San Vittore, 79 bloccati dal virus

Milano (Corriere della Sera - Luigi Ferrarella), 10 aprile 2020

Positivi 6 detenuti e 14 agenti, altri 59 in quarantena

Era solo questione di tempo, ma il virus 'Covid-19' è entrato anche nel carcere di San Vittore: e in un colpo solo sta coinvolgendo 79 persone fra positivi (6 detenuti e 14 agenti) e isolati (27 detenuti e 32 agenti).
Perché, proprio come nella Casa circondariale di Torino, dove l'altro giorno un sospetto contagio aveva fatto scoprire altri 19 reclusi contagiati anche a Milano, si innesca la forzata progressione aritmetica di coloro che vengono messi prudenzialmente in quarantena.
Contagiati dal virus è l'esito dei 131 tamponi a San Vittore comunicati dal ministero della Giustizia, sono al momento 6 detenuti (su 745), di cui uno in ospedale, e 14 agenti, dei quali 8 nell'Hotel Michelangelo messo a disposizione dalla prefettura, 5 a casa e uno in ospedale. L'Amministrazione penitenziaria (che per quanto possibile aveva cinturato la cittadella attraverso 1.539 triage all'esterno, e che a tutti i detenuti ha fornito la mascherina) ha messo subito in isolamento chi potesse aver avuto recenti contatti con i positivi, e così in quarantena prudenziale sono finiti 27 detenuti e 32 agenti.
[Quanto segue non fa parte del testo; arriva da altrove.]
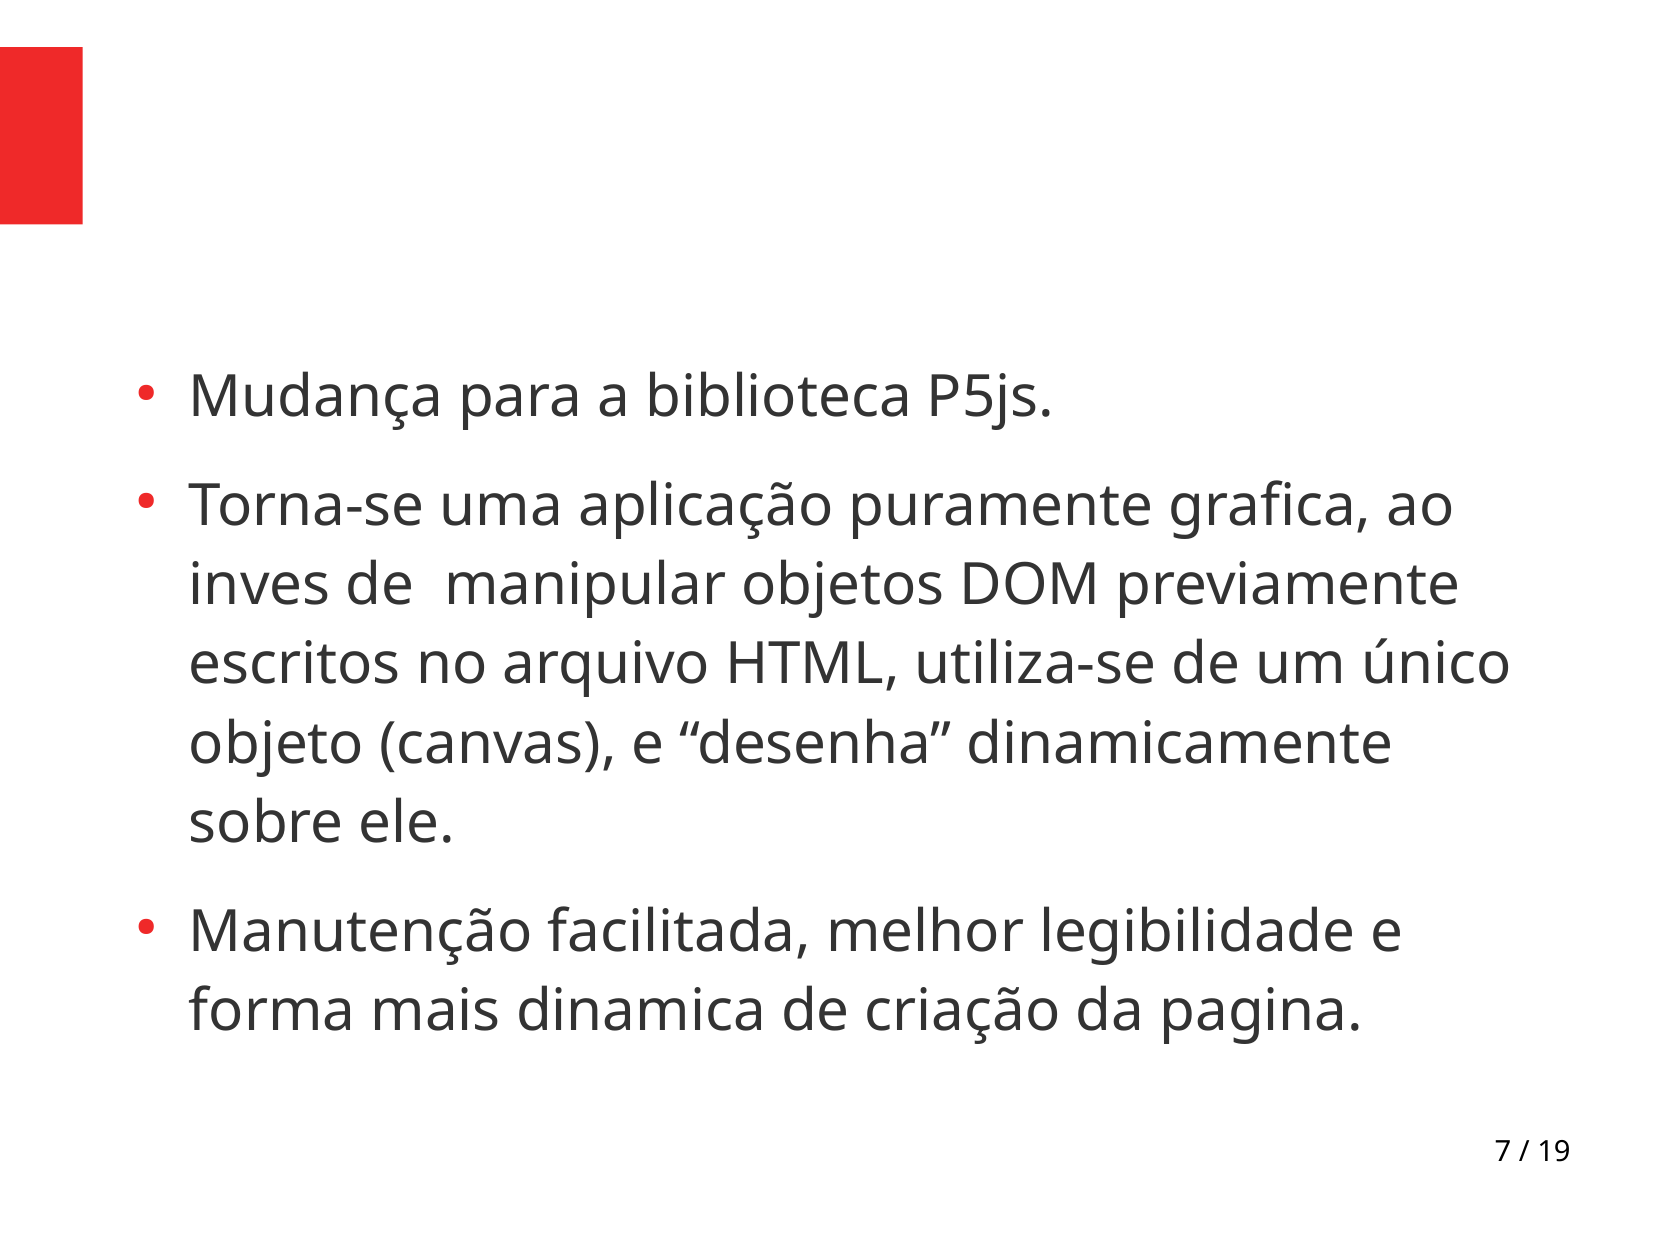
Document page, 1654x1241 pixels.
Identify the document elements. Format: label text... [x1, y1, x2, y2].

list Mudança para a biblioteca P5js. Torna-se uma aplicação puramente grafica, ao inves de manipular objetos DOM previamente escritos no arquivo HTML, utiliza-se de um único objeto (canvas), e “desenha” dinamicamente sobre ele. Manutenção facilitada, melhor legibilidade e forma mais dinamica de criação da pagina. [118, 354, 1536, 1074]
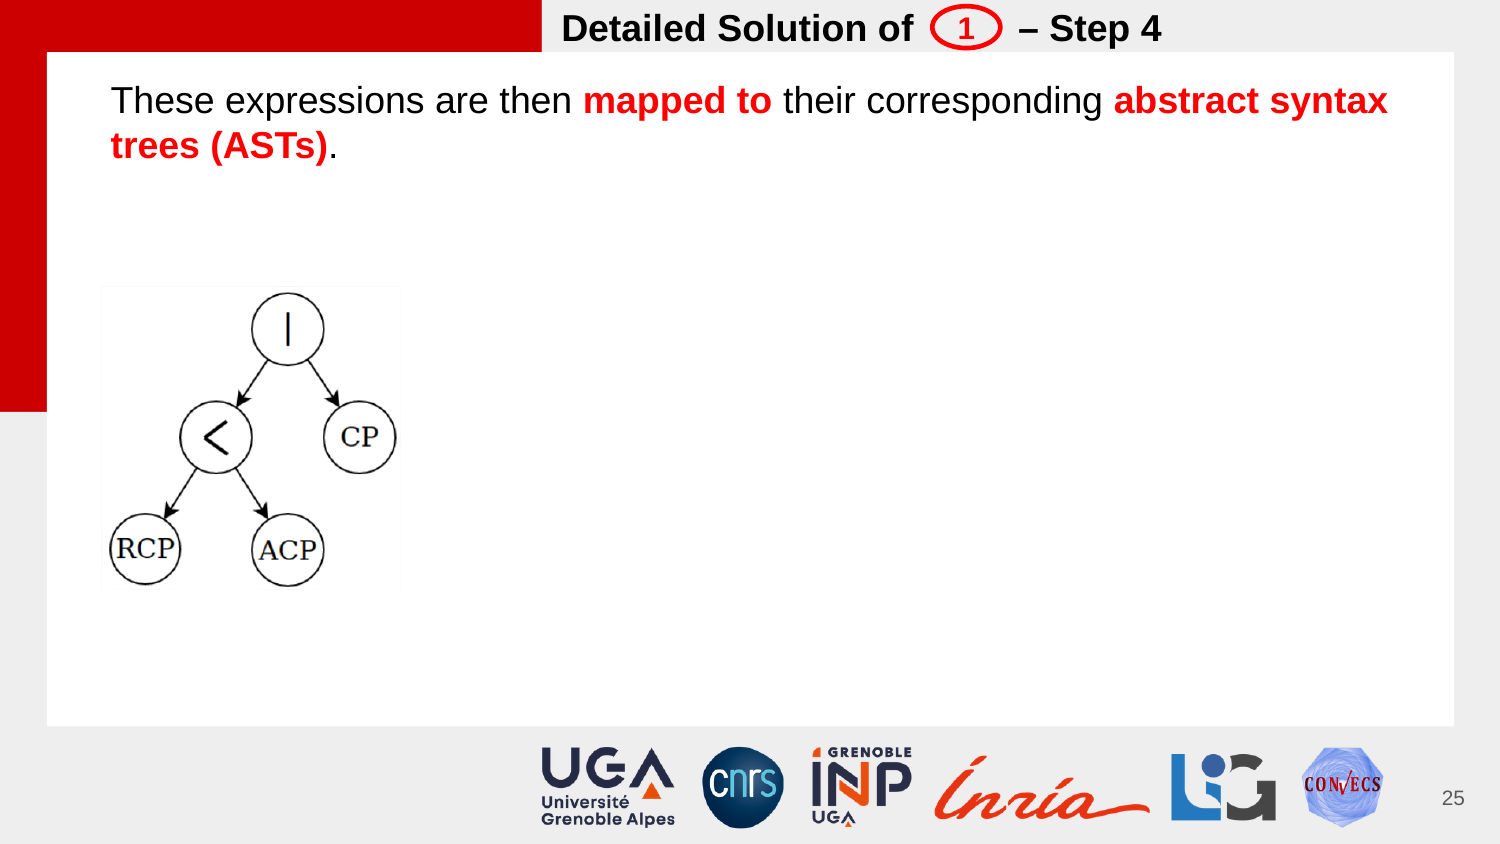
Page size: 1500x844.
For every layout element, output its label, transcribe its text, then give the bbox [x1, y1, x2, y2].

slide_number <numéro> [1389, 764, 1480, 830]
text_box Detailed Solution of – Step 4 [546, 0, 1441, 55]
text_box These expressions are then mapped to their corresponding abstract syntax trees (ASTs). [95, 72, 1405, 179]
picture [0, 0, 1500, 844]
text_box 1 [932, 6, 1001, 49]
In compenso risultano guariti un detenuto in istituto e un altro nel reparto di psichiatria di un ospedale. A livello italiano sino all'altro giorno si registravano cinque morti (un detenuto, due agenti e due medici penitenziari), 57 positivi tra i detenuti e 178 tra gli agenti.
Neanche il tempo di prendere atto della situazione di San Vittore, e il mondo della giustizia milanese è funestato dalla morte in ospedale a Como, dove era stato ricoverato per problemi respiratori con diagnosi appunto di 'Covid-19', di un carabiniere molto familiare a chi lavora in tribunale: il 52enne Mario Soru, in servizio al reparto servizi magistratura. Nessuno può sapere se nel caso di questo militare sardo, che lascia una moglie e un figlio, il contagio sia avvenuto al Palazzo di Giustizia (dove aveva svolto l'ultimo servizio il 16 marzo 2020) oppure altrove, ma certo sembra che un sortilegio malefico si stia davvero abbattendo sul settimo piano del tribunale: qui due settimane fa un violento incendio ha reso inagibili gli uffici della sezione gip e del Tribunale di sorveglianza, e proprio in questi due uffici prestava servizio il carabiniere, ben noto a chi ne apprezzava il tratto umano del suo assicurare (con i colleghi di pattuglia) la sicurezza di corridoi e di aule tanto ribollenti di vite travagliate, quanto perciò spesso tutt'altro che tranquilli. "Abbiamo perso una persona cara e rara - dice la presidente dei giudici di sorveglianza, Giovanna Di Rosa - Soru, oltre a un altissimo senso dello Stato, si faceva voler bene per la sua discrezione e il suo modo di fare".